Data from: Quantifying floristic and structural forest maturity: an attribute-based method for wet eucalypt forests
Cite this dataset
van Galen, Laura G. et al. (2019). Data from: Quantifying floristic and structural forest maturity: an attribute-based method for wet eucalypt forests [Dataset]. Dryad. https://doi.org/10.5061/dryad.38d4j60
1. Maintaining developmental heterogeneity of ecological communities within landscapes is crucial for sustainable native forest management. Consequently, methods to assess forest maturity (i.e. the degree to which the forest contains attributes and supports processes characteristic of late-successional forests) are valuable for making management decisions. However, no consistent, pragmatic method to quantify maturity that incorporates multiple ecosystem elements is available for many forest systems, including Australian wet eucalypt forests. 2. We draw upon forest community dynamics theory to develop a method to quantify maturity based on forest attributes, and use this method to create two metrics of wet eucalypt forest floristic and structural maturity. We then test the ability of remotely-sensed and field-collected variables to predict these metrics. 3. Both the floristic and structural maturity metrics performed well at capturing underlying trends of forest maturation. Remotely-sensed LiDAR (Light Detection and Ranging) and photo-interpretation data provided estimates of moderate accuracy for both floristic and structural maturity (R2 = 0.57-0.77). Field variables that are relatively efficient and accurate to measure provided greater model accuracy (R2 = 0.73-0.85). Including more complex field variables increased model accuracy to high levels (R2 = 0.93).
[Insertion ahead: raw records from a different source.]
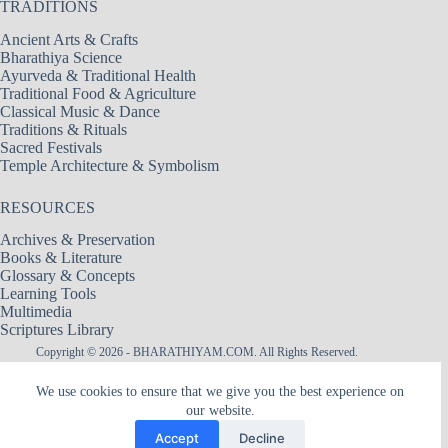
TRADITIONS
Ancient Arts & Crafts
Bharathiya Science
Ayurveda & Traditional Health
Traditional Food & Agriculture
Classical Music & Dance
Traditions & Rituals
Sacred Festivals
Temple Architecture & Symbolism
RESOURCES
Archives & Preservation
Books & Literature
Glossary & Concepts
Learning Tools
Multimedia
Scriptures Library
Copyright © 2026 - BHARATHIYAM.COM. All Rights Reserved.
Designed & Maintained by
Logixbytes Technologies
We use cookies to ensure that we give you the best experience on
our website.
|| श्री अमरादेवी — नित्यदेवता ||
Śrī Amarādevī — The Goddess of Eternity
Accept
Decline
The hidden flame within Heart, the Mother of remembrance, the silence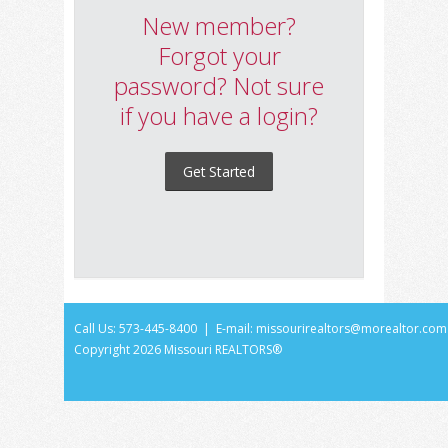
New member?
Forgot your
password? Not sure
if you have a login?
Get Started
Call Us: 573-445-8400 | E-mail:
missourirealtors@morealtor.com
Copyright
2026 Missouri REALTORS®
Therefore, while maturity predicted from remote-sensing data enables a useful and accessible large-scale maturity measure, field indices would provide a more accurate means of assessing maturity at the local stand level. 4. Synthesis and applications: The metrics developed in this study provide a powerful tool for undertaking consistent assessments of wet eucalypt forest maturity. This assessment tool could improve forest management by providing information to optimise practices such as prioritising stands for retention or harvesting, determining the effectiveness of restoration or management practices, and monitoring changes in maturity over time. The method could be adapted to any forest system that undergoes well-defined directional development.